Show every line in the material below in which the string "worn" appears.

__INPUT MATERIAL__
-- Opening Marker --

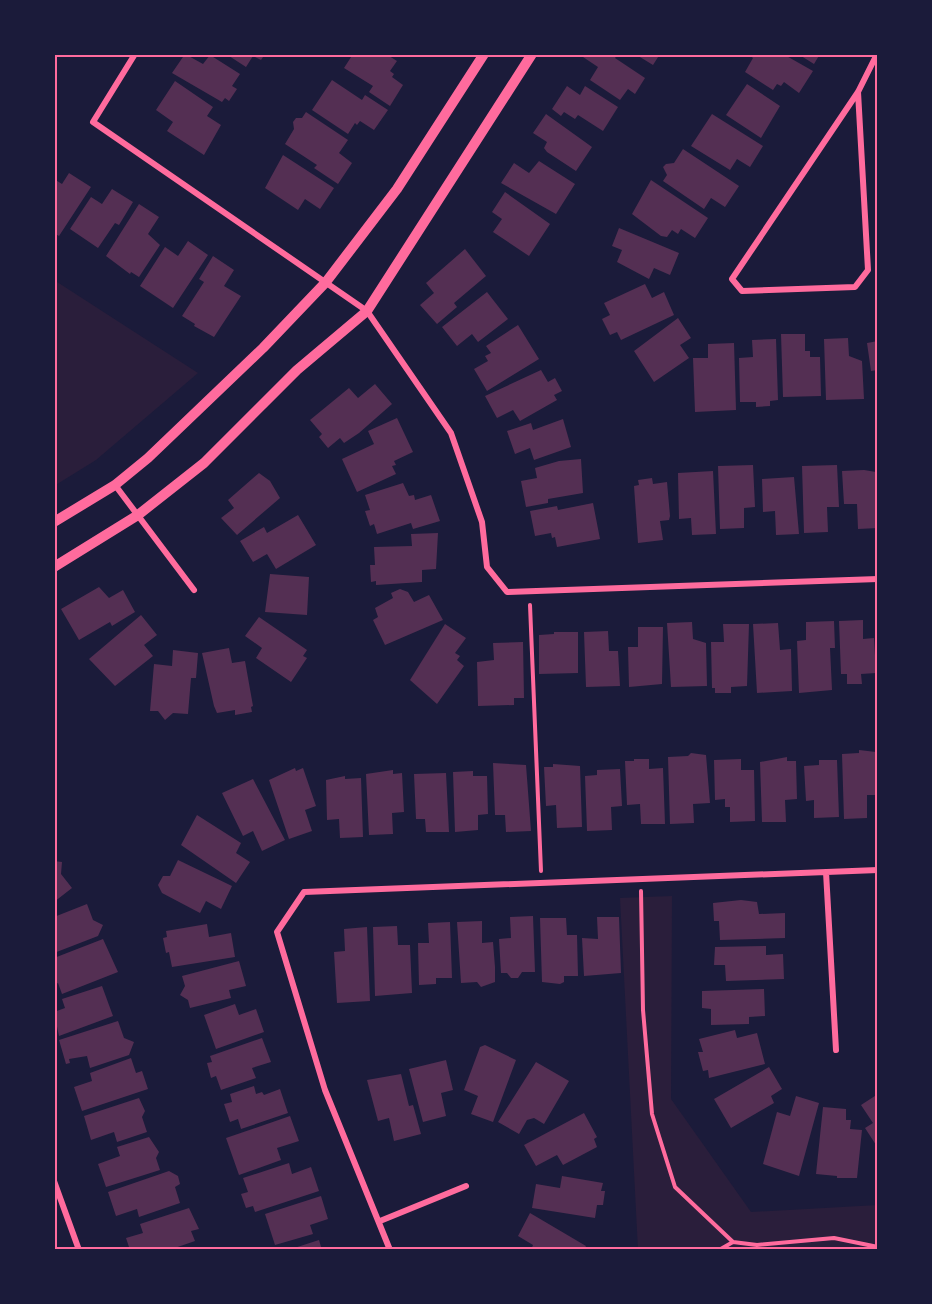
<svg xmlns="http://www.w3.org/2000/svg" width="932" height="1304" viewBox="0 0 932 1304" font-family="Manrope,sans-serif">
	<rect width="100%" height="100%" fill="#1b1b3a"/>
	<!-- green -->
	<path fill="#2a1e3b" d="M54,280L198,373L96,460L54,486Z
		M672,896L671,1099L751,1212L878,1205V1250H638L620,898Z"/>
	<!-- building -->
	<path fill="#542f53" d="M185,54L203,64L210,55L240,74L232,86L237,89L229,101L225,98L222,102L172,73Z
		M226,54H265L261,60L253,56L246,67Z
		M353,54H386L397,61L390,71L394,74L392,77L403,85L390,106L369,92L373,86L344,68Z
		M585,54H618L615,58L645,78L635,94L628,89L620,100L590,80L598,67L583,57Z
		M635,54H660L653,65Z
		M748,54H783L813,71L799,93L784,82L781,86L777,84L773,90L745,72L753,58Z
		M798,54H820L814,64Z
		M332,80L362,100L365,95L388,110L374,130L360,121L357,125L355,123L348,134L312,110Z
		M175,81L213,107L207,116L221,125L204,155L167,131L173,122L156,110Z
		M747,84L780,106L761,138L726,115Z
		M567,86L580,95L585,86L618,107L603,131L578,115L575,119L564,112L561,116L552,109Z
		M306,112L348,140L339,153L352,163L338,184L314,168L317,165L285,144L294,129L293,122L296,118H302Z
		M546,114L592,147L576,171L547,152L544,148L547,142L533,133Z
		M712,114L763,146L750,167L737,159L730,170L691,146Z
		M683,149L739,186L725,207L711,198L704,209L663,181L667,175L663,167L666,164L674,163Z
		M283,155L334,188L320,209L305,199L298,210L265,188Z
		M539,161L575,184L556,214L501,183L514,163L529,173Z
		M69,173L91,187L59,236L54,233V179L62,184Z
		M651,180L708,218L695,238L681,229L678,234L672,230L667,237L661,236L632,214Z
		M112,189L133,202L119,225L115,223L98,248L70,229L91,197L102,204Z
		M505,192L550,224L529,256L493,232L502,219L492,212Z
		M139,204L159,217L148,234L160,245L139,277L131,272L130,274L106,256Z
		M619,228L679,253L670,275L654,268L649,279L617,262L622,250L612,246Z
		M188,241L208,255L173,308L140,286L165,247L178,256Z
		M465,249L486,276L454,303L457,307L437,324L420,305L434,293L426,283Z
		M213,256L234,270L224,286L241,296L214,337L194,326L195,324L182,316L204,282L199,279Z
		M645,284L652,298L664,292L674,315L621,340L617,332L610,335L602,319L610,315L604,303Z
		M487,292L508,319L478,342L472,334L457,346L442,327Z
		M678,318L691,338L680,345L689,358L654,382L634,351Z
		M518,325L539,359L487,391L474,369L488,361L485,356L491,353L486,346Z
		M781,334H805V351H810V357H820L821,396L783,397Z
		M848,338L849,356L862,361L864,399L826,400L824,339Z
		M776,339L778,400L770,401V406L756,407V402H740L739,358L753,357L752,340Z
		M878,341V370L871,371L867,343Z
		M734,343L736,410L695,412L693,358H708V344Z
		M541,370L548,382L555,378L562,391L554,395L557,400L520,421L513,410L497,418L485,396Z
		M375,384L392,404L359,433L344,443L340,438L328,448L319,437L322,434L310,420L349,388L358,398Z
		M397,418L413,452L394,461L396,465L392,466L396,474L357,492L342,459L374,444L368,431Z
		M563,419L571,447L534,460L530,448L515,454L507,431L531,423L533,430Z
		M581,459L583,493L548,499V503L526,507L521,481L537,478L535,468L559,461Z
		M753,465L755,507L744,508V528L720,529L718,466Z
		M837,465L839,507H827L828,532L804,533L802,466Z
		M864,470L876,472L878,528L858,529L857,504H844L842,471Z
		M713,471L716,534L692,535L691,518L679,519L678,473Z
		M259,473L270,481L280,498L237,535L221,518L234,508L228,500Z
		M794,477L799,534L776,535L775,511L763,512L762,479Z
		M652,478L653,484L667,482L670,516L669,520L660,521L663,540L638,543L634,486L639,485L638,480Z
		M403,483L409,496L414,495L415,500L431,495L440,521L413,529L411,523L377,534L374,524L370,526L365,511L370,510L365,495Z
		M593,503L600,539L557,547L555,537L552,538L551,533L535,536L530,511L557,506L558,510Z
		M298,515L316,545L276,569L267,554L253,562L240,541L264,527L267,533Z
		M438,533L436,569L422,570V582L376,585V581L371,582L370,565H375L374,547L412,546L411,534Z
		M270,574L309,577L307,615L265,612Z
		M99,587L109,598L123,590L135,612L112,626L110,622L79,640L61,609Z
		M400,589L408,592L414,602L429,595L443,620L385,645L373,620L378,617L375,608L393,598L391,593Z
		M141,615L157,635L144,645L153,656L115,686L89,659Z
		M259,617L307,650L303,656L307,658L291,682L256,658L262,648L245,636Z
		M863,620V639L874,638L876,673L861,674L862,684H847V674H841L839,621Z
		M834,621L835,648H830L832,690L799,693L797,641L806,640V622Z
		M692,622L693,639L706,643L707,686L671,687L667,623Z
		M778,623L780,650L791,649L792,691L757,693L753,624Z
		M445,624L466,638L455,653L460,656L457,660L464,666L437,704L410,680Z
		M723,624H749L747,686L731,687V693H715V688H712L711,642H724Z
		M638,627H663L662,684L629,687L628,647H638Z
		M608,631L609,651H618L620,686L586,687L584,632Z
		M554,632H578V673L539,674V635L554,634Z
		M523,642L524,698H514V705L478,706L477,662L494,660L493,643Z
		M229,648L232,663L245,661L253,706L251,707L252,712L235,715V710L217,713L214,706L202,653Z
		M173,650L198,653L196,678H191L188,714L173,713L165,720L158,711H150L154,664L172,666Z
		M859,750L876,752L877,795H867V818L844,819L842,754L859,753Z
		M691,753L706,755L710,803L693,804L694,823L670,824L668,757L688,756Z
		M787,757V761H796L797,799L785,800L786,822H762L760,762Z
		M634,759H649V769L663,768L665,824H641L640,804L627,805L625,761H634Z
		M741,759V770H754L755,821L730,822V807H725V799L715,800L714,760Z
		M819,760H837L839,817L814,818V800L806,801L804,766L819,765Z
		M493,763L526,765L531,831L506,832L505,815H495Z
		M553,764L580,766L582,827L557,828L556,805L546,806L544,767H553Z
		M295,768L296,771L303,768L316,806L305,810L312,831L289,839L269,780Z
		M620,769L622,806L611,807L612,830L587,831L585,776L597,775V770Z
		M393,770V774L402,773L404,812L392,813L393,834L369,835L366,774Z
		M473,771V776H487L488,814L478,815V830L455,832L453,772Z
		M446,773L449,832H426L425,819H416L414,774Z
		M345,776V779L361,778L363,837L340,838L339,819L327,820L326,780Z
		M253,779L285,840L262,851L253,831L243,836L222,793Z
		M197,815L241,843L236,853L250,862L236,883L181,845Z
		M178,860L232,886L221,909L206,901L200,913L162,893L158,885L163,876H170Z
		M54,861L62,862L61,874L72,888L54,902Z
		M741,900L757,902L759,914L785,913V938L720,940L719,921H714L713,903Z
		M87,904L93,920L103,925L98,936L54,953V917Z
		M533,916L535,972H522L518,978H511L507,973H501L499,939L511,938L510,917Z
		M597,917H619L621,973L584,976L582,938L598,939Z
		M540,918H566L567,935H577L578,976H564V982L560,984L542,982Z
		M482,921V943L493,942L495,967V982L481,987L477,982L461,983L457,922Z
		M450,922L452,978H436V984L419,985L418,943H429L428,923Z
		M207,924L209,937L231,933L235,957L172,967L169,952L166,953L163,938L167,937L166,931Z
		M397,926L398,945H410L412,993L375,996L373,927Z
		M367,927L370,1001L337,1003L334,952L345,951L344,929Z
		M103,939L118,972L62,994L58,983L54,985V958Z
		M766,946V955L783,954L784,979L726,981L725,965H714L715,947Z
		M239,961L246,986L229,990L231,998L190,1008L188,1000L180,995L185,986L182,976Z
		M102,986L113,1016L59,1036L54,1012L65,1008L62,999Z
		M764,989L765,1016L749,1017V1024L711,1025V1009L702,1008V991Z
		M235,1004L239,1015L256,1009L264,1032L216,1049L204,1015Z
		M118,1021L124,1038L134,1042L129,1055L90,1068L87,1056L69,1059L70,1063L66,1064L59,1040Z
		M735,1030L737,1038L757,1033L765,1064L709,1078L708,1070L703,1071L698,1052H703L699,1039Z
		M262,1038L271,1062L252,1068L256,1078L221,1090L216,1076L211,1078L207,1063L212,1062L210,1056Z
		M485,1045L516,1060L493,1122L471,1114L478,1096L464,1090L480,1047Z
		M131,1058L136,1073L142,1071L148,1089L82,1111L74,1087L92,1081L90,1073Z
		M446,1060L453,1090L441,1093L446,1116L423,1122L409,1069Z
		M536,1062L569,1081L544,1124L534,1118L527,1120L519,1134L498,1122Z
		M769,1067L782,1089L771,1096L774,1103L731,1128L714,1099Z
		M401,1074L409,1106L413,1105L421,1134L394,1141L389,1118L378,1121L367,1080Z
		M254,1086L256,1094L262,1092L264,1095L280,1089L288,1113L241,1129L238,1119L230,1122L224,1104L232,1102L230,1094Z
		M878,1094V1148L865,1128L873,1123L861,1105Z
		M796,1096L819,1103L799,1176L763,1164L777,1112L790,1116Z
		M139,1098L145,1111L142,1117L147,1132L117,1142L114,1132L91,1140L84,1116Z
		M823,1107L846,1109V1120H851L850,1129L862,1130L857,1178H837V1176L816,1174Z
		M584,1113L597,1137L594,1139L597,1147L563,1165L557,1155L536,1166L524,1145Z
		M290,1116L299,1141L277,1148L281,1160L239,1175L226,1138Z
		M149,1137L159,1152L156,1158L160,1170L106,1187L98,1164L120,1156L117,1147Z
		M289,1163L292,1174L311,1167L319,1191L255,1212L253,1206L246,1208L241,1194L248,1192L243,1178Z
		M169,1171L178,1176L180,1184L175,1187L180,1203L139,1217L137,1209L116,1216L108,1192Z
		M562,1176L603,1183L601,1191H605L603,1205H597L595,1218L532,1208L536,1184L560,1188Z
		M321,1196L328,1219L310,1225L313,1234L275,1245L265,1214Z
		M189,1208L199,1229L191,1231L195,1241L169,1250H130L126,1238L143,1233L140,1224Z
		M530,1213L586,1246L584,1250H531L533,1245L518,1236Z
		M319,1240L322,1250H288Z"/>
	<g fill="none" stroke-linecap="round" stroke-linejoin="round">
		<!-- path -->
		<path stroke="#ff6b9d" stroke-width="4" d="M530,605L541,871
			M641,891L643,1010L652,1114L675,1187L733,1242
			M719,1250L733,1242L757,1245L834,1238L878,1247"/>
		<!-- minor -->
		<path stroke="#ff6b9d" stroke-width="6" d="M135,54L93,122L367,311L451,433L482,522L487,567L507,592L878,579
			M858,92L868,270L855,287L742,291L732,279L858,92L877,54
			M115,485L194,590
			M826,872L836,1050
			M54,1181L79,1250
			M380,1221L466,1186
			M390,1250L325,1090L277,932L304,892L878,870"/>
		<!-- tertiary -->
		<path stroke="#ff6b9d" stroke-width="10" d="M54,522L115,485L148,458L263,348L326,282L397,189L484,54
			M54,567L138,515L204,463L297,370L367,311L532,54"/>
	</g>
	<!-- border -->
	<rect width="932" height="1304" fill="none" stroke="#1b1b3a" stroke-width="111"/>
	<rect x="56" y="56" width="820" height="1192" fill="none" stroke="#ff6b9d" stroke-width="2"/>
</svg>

-- Closing Marker --
-- Opening Marker --

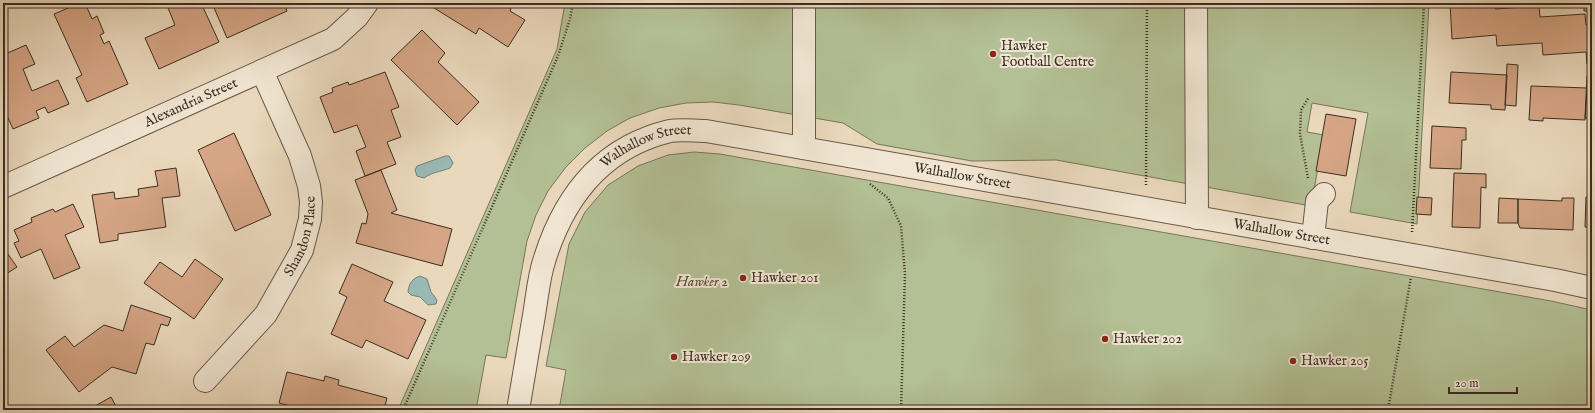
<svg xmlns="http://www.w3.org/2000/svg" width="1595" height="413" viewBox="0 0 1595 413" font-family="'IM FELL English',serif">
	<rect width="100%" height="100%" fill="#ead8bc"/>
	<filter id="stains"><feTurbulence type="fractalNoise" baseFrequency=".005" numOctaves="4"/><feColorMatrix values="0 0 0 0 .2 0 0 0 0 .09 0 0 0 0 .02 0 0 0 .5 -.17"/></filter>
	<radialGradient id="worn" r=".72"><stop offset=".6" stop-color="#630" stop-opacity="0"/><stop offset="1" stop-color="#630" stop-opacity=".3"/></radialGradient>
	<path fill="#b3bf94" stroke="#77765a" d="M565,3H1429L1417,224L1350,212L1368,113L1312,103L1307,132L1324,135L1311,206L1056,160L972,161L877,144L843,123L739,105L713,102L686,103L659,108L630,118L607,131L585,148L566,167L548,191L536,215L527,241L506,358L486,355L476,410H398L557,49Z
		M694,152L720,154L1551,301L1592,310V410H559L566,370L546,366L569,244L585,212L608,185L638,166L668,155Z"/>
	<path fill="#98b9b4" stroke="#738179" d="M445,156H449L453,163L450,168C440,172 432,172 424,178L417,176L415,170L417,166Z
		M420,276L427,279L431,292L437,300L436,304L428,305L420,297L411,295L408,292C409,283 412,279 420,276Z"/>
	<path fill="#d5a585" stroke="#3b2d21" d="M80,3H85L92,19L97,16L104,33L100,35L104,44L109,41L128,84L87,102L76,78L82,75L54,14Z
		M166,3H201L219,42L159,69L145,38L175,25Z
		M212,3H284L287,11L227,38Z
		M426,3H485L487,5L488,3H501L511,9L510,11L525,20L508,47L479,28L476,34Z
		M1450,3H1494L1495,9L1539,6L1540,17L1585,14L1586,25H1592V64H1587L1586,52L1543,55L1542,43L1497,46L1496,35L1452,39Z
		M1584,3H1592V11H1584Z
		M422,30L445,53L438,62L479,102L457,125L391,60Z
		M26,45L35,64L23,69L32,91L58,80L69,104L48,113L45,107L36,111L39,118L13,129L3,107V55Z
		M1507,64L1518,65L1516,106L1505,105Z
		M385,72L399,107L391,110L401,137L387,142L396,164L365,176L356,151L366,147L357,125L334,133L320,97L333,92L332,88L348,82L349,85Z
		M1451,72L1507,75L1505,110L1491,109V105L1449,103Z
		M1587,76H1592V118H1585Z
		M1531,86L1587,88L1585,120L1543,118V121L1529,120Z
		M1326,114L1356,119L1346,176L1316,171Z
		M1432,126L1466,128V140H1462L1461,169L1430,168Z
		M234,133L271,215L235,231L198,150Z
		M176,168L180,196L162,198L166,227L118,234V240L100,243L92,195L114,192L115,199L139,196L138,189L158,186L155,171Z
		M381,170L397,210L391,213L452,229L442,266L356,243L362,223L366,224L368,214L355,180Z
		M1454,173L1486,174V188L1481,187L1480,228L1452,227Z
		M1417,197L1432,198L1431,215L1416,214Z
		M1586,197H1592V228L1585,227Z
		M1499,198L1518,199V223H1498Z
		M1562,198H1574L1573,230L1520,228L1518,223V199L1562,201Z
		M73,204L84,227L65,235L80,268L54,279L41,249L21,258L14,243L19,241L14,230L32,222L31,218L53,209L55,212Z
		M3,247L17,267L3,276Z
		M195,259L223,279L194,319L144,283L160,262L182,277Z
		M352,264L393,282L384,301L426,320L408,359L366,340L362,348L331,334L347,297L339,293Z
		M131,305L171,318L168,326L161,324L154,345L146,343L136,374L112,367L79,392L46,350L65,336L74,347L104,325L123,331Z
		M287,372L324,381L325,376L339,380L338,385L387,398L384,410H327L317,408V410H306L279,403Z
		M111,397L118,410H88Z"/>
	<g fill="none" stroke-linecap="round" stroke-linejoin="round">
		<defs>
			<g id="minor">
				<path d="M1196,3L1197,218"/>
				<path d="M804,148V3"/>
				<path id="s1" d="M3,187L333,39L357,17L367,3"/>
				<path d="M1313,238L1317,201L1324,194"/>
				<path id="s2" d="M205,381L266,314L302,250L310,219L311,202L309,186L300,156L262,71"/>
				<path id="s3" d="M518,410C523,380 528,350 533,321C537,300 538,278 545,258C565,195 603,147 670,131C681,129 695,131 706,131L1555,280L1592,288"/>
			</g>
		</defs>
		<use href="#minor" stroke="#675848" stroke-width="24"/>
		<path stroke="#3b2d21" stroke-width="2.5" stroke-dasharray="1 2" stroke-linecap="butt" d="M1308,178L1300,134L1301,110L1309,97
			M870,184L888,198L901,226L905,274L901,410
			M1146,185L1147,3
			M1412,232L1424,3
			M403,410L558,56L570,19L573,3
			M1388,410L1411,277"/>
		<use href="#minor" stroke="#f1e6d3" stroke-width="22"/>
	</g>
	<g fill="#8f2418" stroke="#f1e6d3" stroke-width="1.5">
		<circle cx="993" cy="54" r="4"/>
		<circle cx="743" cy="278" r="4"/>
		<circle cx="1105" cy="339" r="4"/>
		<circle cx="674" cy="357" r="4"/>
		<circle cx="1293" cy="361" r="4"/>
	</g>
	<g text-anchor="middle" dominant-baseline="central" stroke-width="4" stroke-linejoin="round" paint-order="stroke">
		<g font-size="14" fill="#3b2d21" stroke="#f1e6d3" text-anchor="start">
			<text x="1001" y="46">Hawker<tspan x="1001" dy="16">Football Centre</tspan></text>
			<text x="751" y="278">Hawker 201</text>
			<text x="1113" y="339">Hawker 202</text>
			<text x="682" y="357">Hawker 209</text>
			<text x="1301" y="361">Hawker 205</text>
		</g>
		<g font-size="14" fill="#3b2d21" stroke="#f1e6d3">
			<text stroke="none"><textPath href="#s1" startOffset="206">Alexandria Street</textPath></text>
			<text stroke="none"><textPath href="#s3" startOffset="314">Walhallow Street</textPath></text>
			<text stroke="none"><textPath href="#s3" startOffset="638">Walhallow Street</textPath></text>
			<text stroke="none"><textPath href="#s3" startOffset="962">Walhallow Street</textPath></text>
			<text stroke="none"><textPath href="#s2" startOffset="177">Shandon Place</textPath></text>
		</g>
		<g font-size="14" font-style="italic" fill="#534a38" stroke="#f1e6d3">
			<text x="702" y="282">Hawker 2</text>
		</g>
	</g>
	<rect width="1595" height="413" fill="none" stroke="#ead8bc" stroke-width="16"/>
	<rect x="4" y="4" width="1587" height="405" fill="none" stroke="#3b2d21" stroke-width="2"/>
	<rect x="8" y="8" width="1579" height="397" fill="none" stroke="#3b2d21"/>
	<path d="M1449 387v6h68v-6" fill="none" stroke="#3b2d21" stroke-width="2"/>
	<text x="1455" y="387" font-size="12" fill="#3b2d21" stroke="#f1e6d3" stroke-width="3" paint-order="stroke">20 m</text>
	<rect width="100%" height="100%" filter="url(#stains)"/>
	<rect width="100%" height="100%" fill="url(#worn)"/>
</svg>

-- Closing Marker --

__COMPLETED TASK__
	<radialGradient id="worn" r=".72"><stop offset=".6" stop-color="#630" stop-opacity="0"/><stop offset="1" stop-color="#630" stop-opacity=".3"/></radialGradient>
	<rect width="100%" height="100%" fill="url(#worn)"/>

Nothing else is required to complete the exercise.